A strange equation V

First, substitute $x=y-4$ to delete some coefficients. We obtain: $(y-4)^7+28(y-4)^6+308(y-4)^5+1680(y-4)^4+4704(y-4)^3+6272(y-4)^2+3136(y-4)-128\sqrt{2}+256=0$ $y^7-28y^5+224y^3-448y-128\sqrt{2}=0$ We deleted the $x^6$ , $x^4$ and $x^2$ coefficients. But now, how to solve it?

This identity will help us: $(u+v)^7-7uv(u+v)^5+14(uv)^2(u+v)^3-7(uv)^3(u+v)-(u^7+v^7)=0$ . But, where did it come from? Well, first observe that it matches perfectly with our equation in $y$ , and this is a special case of seven degree equation, named De Moivre's septic . So, now, form an equation system by comparing the coefficients: $y=u+v$ $-7uv=-28 \leftrightarrow uv=4$ $-(u^7+v^7)=-128\sqrt{2} \leftrightarrow u^7+v^7=128\sqrt{2}$ Raise both sides of the second equation to the $7^{th}$ power: $(u)^7(v)^7=16384$ $u^7+v^7=128\sqrt{2}$ These two equations form a second degree equation by Vieta's formulas, with roots $u^7$ and $v^7$ . So, let $z_{1}=u^7$ and $z_{2}=v^{7}$ : $z^2-128\sqrt{2}+16384=0$ Use the quadratic formula and simplify: $z_{1,2}=64\sqrt{2}\pm 64i\sqrt{2}$ Transform that expression into the polar form: $z_{1,2}=128e^{\pm\dfrac{\pi i(8k+1)}{4}}$ Now, obtain $u$ and $v$ : $u=\sqrt[7]{128e^{\dfrac{\pi i(8k+1)}{4}}}=2e^{\dfrac{\pi i(8k+1)}{28}}$ $v=\sqrt[7]{128e^{-\dfrac{\pi i(8k+1)}{4}}}=2e^{-\dfrac{\pi i(8k+1)}{28}}$ And reverse to the rectangular form, still in radians: $u=2\left(\cos\left(\dfrac{\pi(8k+1)}{28}\right)+i \sin\left(\dfrac{\pi(8k+1)}{28}\right)\right)$ $v=2\left(\cos\left(\dfrac{\pi(8k+1)}{28}\right)-i \sin\left(\dfrac{\pi(8k+1)}{28}\right)\right)$

As, we stated at the beginning, $y=u+v$ , so: $y=4\cos\left(\dfrac{\pi(8k+1)}{28}\right)$ (Note that the imaginary part cancelled, because $u$ and $v$ are complex conjugates.) And, $x=y-4$ , so: $\boxed{x=-4+4\cos\left(\dfrac{\pi(8k+1)}{28}\right)}$

And finally, compute the seven solutions for $k=0,1,2,3,4,5,6$ and order them.
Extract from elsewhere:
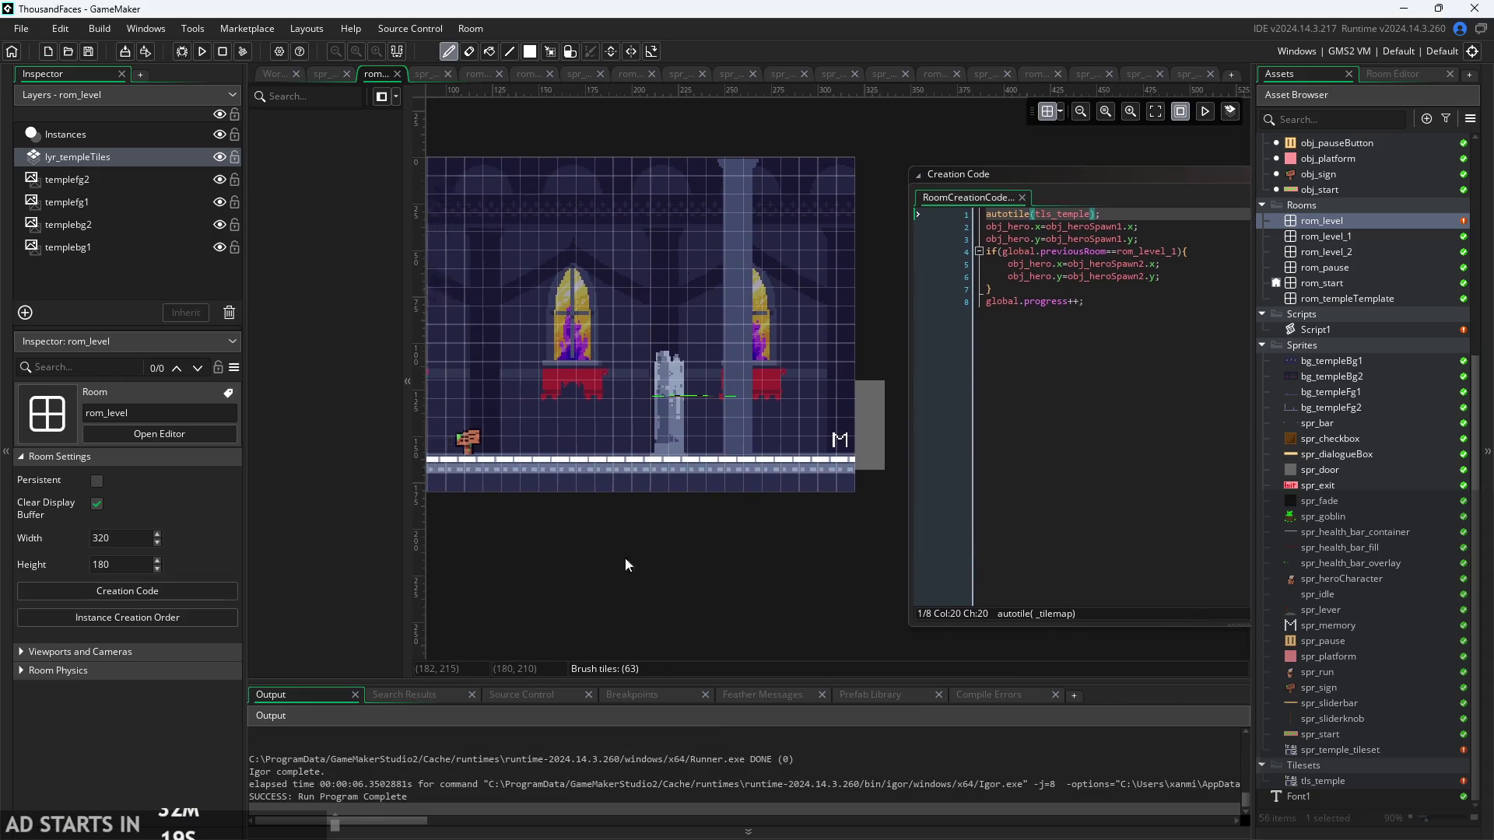
pyautogui.scroll(5, 624, 558)
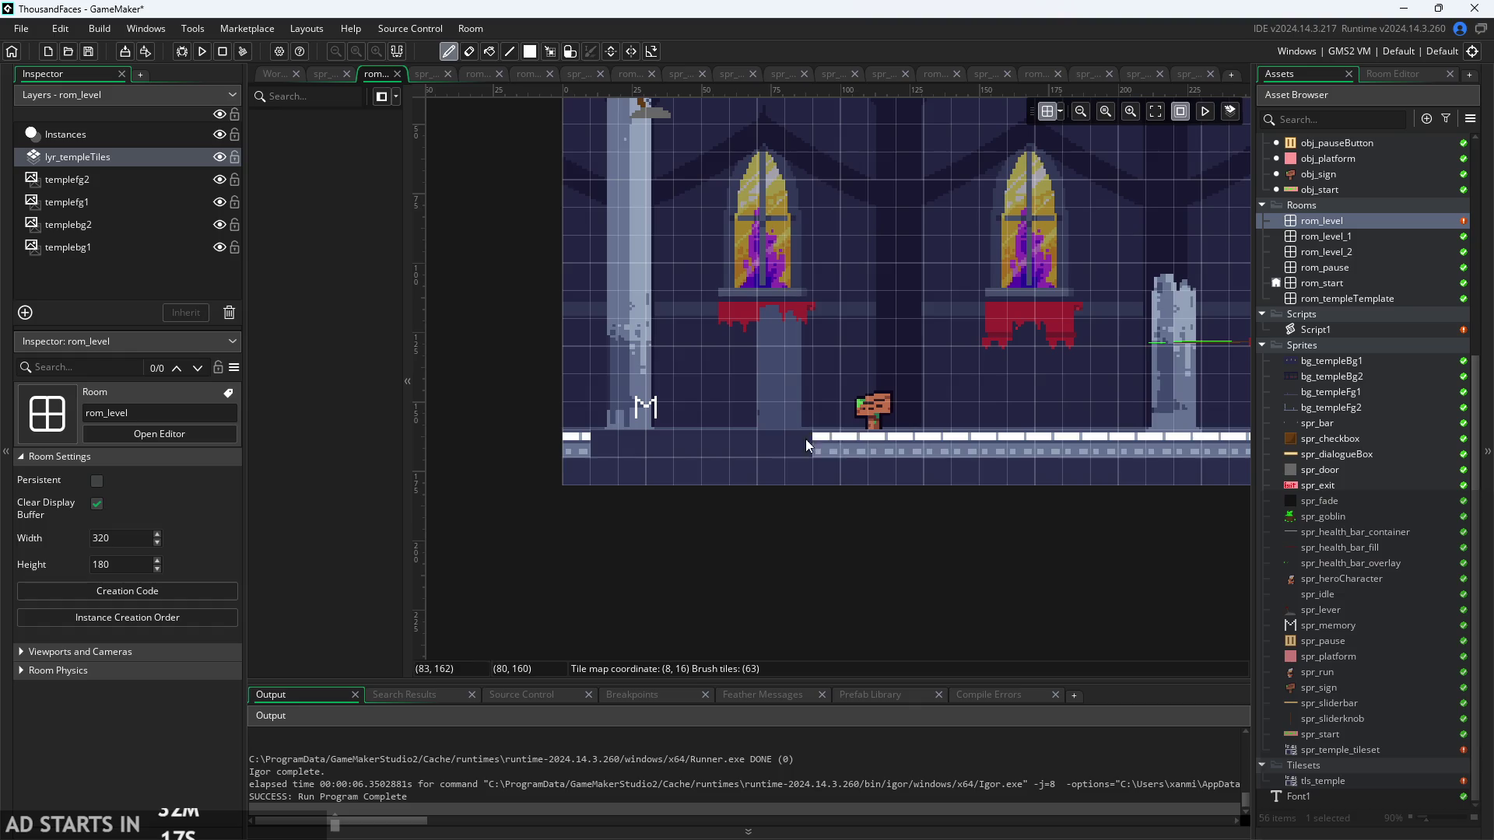
# - Erase floor tiles to widen the gap and relaunch the game past the title screen
pyautogui.rightClick(833, 457)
I will use some trigonometric identities to always express the angle in the range $[0,\frac{\pi}{2}]$ : $\boxed{x_{1}=-4-4\cos(\frac{3\pi}{28})}$ $\boxed{x_{2}=-4-4\cos(\frac{5\pi}{28})}$ $\boxed{x_{3}=-4-4\cos(\frac{11\pi}{28})}$ $\boxed{x_{4}=-4-4\cos(\frac{13\pi}{28})}$ $\boxed{x_{5}=-4+4\cos(\frac{9\pi}{28})}$ $x_{6}=-4+4\cos(\frac{\pi}{4}) = \boxed{-4+2\sqrt{2}}$ $\boxed{x_{7}=-4+4\cos(\frac{\pi}{28})}$

Hence, $a=4$ , $b=4$ , $c=3$ , $d=28$ , $e=5$ , $f=11$ , $g=13$ , $h=9$ , $j=2$ , $k=1$ and $a+b+c+d+e+f+g+h+j+k=\boxed{80}$

x^7 + p x^5 + (2/ 7) p^2 x^3 + (1/ 49) p^3 x + q = 0

x^6 + p x^4 + (1/ 4) p^2 x^2 + q = 0 {Forgot when I added into my memo.}

x^5 + p x^3 + (1/ 5) p^2 x + q = 0

x^3 + p x + q = 0

These are outcome of binomial expansions. I am thinking of introducing Cube_Root (p, q) as a basic function for cubic equation mentioned above.

x^4 + p x^2 + q x + r = 0 and x^5 + p x^3 + q x^2 + (p^2/ 5) x + r = 0 are Trinomials as I named them, but there is nothing to gain. How is your conclusion for x^5 + p x^4 + q x^3 + r x^2 + s x + t = 0?